To prevent this issue before an upgrade, initialise the deadtime and save the config, then remove it and save the config again. For example, for TACACS+:
(config)# tacacs-server deadtime 1
(config)# aaa group server tacacs tacacsgroup
(config)# no tacacs-server deadtime 1
(config)# aaa group server tacacs tacacsgroup
Symptom : The RSCN or ZONE service crashes with the following syslog message:
%SYSMGR-2-SERVICE_CRASHED: Service "rscn" (PID 5405) hasn't caught signal 11 (core will be saved).
%SYSMGR-2-SERVICE_CRASHED: Service "zone" (PID 5430) hasn't caught signal 6 (core will be saved)
A Cisco MDS 9700 switch can incur a switchover, however in most cases, the crash occurs again before the standby is available and the dual supervisor switch will reload.
----- reset reason for Supervisor-module 5 (from Supervisor in slot 5) ---
1) At 161169 usecs after Thu Dec dd hh:mm:ss 2014
Reason: Reset triggered due to HA policy of Reset
----- reset reason for Supervisor-module 6 (from Supervisor in slot 6) ---
1) At 422003 usecs after Thu Dec dd hh:mm:ss 2014
Reason: Reset triggered due to HA policy of Reset
Condition : This issue occurs only when "port" format RSCNs are configured and an RSCN is sent on the relevant VSAN. RSCNs are sent, for example, after activating zoneset changes or a link changing state.
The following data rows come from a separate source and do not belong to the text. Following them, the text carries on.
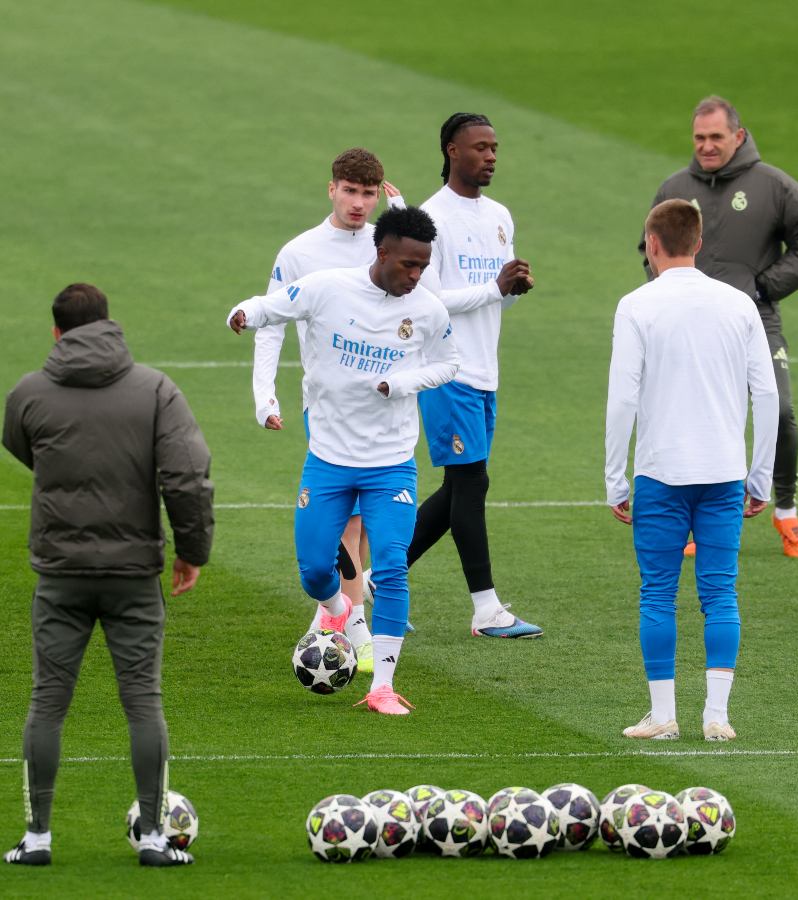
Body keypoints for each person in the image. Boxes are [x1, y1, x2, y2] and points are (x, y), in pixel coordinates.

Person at [3, 284, 214, 866]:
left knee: (48, 701)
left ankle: (37, 838)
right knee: (143, 702)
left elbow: (23, 446)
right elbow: (187, 476)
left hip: (60, 574)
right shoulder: (155, 390)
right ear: (109, 325)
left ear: (56, 332)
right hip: (133, 573)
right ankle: (153, 838)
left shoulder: (28, 393)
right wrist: (192, 550)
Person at [228, 206, 459, 714]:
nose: (416, 276)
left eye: (423, 266)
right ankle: (336, 609)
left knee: (392, 568)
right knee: (315, 570)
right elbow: (272, 306)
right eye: (409, 265)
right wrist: (242, 314)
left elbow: (448, 363)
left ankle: (383, 688)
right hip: (329, 458)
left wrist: (403, 382)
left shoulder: (428, 309)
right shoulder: (328, 287)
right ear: (382, 252)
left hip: (391, 463)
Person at [607, 199, 778, 740]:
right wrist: (761, 476)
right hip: (724, 472)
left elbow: (622, 398)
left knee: (658, 592)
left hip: (661, 473)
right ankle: (717, 717)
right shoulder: (739, 304)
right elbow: (767, 394)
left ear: (652, 244)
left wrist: (614, 478)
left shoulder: (636, 305)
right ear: (699, 243)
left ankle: (663, 716)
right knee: (720, 593)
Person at [643, 95, 798, 558]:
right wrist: (670, 295)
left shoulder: (774, 186)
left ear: (738, 136)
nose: (706, 146)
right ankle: (695, 521)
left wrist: (763, 288)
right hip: (688, 326)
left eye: (716, 137)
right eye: (699, 137)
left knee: (779, 410)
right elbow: (650, 250)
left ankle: (786, 511)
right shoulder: (675, 188)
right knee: (689, 415)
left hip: (755, 320)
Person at [254, 148, 404, 669]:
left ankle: (333, 615)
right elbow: (269, 322)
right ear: (332, 189)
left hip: (385, 405)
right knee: (347, 523)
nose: (359, 203)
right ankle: (355, 626)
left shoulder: (388, 244)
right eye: (350, 191)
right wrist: (264, 394)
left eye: (368, 193)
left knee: (360, 522)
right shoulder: (300, 252)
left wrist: (405, 221)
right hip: (326, 405)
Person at [403, 112, 542, 638]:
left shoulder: (500, 216)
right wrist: (495, 288)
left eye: (494, 148)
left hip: (485, 370)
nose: (490, 157)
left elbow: (495, 300)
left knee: (461, 486)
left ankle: (376, 578)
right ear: (451, 151)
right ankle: (486, 609)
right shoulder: (430, 218)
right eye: (480, 147)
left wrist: (513, 288)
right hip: (448, 370)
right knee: (471, 482)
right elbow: (430, 300)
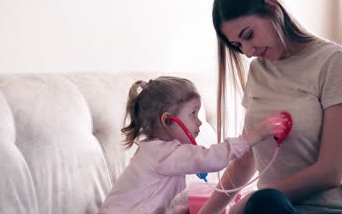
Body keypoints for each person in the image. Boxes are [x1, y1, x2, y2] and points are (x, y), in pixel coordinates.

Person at [198, 0, 342, 214]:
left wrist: (254, 199)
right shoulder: (258, 71)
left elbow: (330, 172)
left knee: (264, 203)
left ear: (272, 9)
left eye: (249, 35)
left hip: (338, 209)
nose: (248, 52)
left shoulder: (333, 61)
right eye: (238, 45)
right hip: (275, 208)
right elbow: (245, 161)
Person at [98, 76, 287, 214]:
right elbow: (211, 158)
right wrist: (254, 136)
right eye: (193, 113)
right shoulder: (160, 153)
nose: (199, 123)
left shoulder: (159, 152)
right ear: (168, 120)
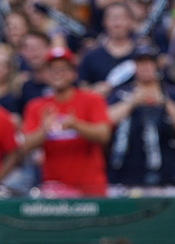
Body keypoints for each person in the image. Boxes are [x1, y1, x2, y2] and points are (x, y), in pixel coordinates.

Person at [22, 47, 112, 197]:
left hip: (90, 187)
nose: (58, 74)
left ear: (73, 73)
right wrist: (43, 130)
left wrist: (76, 125)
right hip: (54, 189)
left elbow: (104, 135)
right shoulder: (36, 106)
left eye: (63, 69)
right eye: (52, 70)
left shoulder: (92, 100)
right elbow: (24, 146)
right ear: (46, 74)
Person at [106, 44, 175, 187]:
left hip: (165, 171)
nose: (145, 67)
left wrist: (164, 103)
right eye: (141, 63)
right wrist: (132, 102)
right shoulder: (120, 92)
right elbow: (105, 120)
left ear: (157, 65)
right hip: (125, 170)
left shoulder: (170, 93)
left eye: (150, 63)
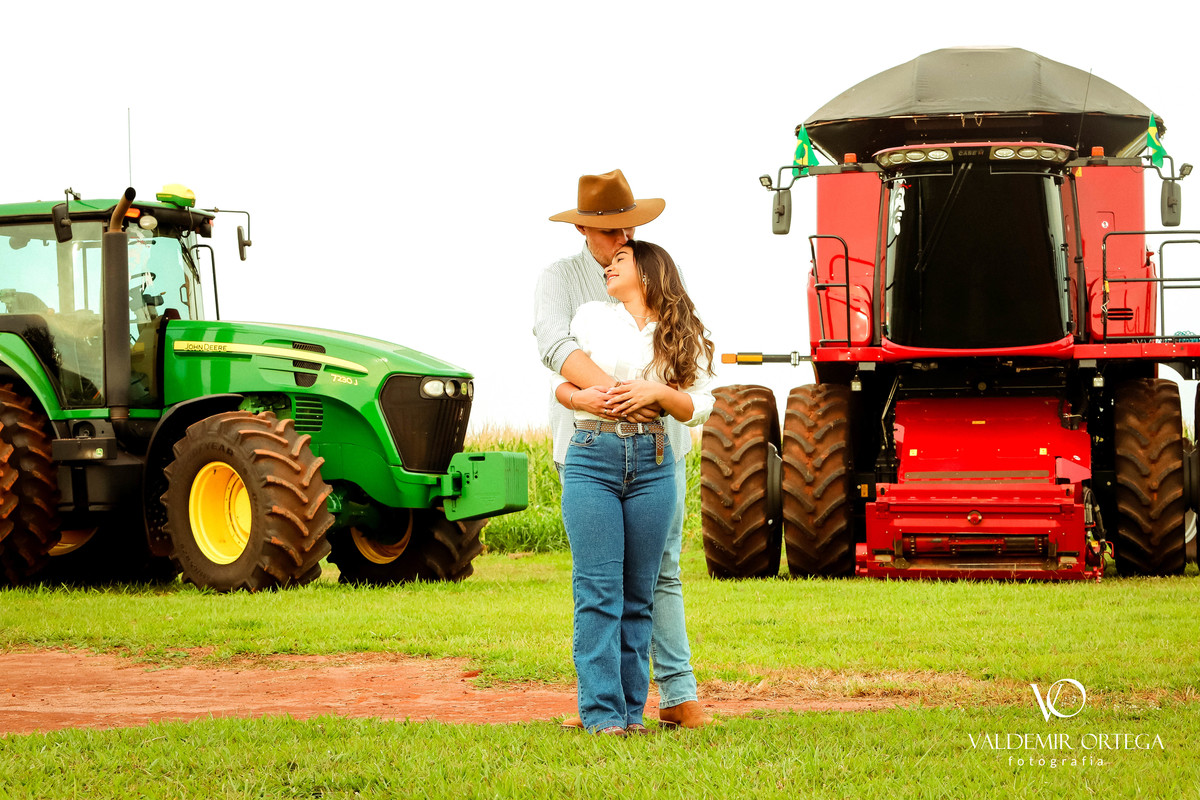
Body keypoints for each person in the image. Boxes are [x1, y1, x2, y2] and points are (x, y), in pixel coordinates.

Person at [533, 170, 714, 730]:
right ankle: (604, 709)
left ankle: (672, 694)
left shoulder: (654, 275)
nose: (624, 237)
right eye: (613, 229)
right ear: (585, 229)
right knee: (601, 582)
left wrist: (653, 398)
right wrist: (619, 398)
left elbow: (692, 382)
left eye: (629, 227)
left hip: (661, 448)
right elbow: (555, 347)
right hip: (590, 441)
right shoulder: (566, 284)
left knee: (658, 573)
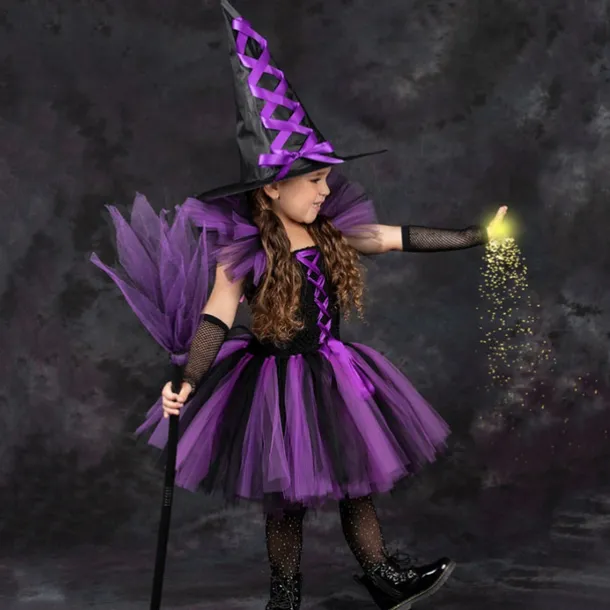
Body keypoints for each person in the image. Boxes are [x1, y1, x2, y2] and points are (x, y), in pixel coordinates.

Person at [136, 2, 508, 609]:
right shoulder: (245, 248)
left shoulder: (332, 229)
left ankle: (382, 576)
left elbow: (393, 236)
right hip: (273, 385)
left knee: (357, 481)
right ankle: (284, 597)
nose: (325, 189)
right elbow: (217, 315)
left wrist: (474, 236)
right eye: (313, 181)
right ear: (272, 187)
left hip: (334, 372)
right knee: (286, 499)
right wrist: (189, 379)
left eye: (326, 179)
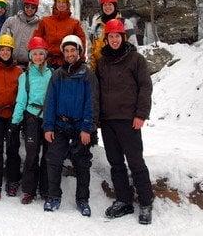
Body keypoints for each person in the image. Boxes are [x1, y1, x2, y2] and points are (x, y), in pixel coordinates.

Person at [95, 19, 154, 224]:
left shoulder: (136, 59)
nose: (113, 40)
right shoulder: (102, 62)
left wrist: (141, 114)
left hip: (129, 120)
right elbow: (97, 92)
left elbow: (145, 87)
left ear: (123, 37)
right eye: (110, 36)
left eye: (117, 36)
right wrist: (97, 118)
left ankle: (146, 203)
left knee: (136, 162)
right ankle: (124, 200)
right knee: (116, 163)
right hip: (108, 121)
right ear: (106, 39)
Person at [42, 35, 99, 217]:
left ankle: (82, 199)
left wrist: (87, 128)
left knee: (82, 162)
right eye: (66, 51)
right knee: (53, 159)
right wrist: (48, 127)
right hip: (60, 124)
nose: (69, 54)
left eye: (73, 50)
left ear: (79, 52)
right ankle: (53, 196)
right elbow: (50, 102)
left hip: (80, 126)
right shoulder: (57, 75)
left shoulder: (87, 74)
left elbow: (92, 102)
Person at [11, 36, 53, 204]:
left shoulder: (53, 75)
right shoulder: (25, 76)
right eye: (35, 54)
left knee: (48, 155)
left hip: (49, 117)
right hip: (31, 117)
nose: (38, 57)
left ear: (45, 55)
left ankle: (45, 188)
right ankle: (29, 190)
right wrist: (15, 122)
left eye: (41, 54)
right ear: (30, 56)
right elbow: (21, 100)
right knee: (32, 153)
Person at [0, 34, 23, 201]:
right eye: (3, 50)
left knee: (13, 149)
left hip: (13, 115)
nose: (5, 53)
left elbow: (22, 94)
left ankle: (13, 181)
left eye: (8, 50)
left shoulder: (19, 71)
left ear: (12, 51)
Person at [32, 0, 86, 69]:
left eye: (64, 2)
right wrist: (35, 58)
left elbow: (81, 42)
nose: (61, 4)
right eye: (59, 2)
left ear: (68, 4)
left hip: (68, 62)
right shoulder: (45, 21)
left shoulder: (74, 23)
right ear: (55, 3)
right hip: (47, 62)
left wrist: (81, 59)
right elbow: (37, 40)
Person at [89, 0, 138, 69]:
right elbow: (91, 50)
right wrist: (93, 70)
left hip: (121, 69)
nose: (107, 7)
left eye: (110, 4)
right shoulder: (96, 26)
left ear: (115, 6)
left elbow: (133, 48)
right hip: (101, 70)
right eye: (105, 5)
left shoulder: (126, 23)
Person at [0, 0, 41, 67]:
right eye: (27, 6)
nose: (29, 9)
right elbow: (1, 41)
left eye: (33, 7)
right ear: (23, 6)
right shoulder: (11, 21)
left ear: (36, 9)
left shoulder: (39, 25)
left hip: (30, 65)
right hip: (10, 63)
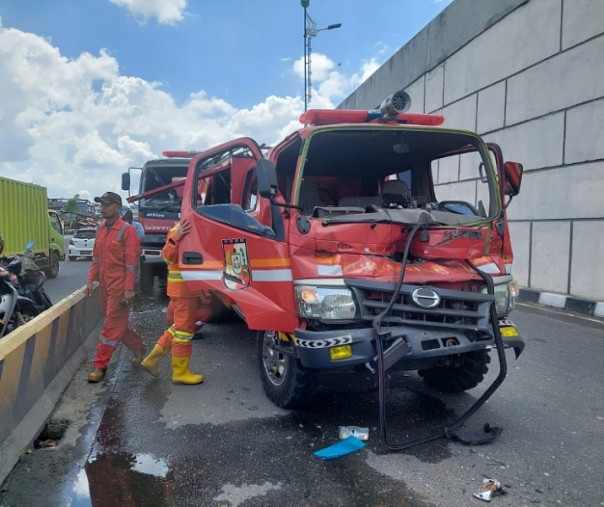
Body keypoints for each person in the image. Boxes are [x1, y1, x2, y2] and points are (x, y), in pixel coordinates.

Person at [85, 191, 145, 383]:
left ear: (118, 207)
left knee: (110, 325)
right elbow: (96, 259)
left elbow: (131, 264)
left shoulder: (127, 231)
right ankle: (138, 347)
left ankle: (100, 366)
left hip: (120, 286)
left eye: (107, 204)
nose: (103, 208)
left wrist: (129, 289)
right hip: (105, 284)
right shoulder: (101, 229)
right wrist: (89, 281)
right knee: (115, 322)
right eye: (102, 204)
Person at [141, 216, 203, 384]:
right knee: (184, 332)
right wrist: (177, 237)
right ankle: (180, 373)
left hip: (184, 290)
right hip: (183, 290)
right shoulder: (178, 230)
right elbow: (167, 257)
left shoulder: (186, 229)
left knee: (178, 328)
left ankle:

Further, only the following platforms are affected:
Cisco MDS 9710 Switch
Cisco MDS 9706 Switch
Cisco Nexus 7000 Switch
Cisco Nexus 7710 Switch
This issue does not occur when RSCNs are sent with "fabric" format.
Workaround : Use the default RSCN address format by removing the following lines from the switch configuration:
no zone rscn address-format port vsan
Note that some end devices may not support receiving RSCNs in this format.
Further Problem Description: This wrong data is constructed by the zone server. It can corrupt its own heap while creating the payload to put into MTS.
The crash can be either in the zone server or RSCN. It is just which module runs into the issue first. The fix that went in is to prevent both.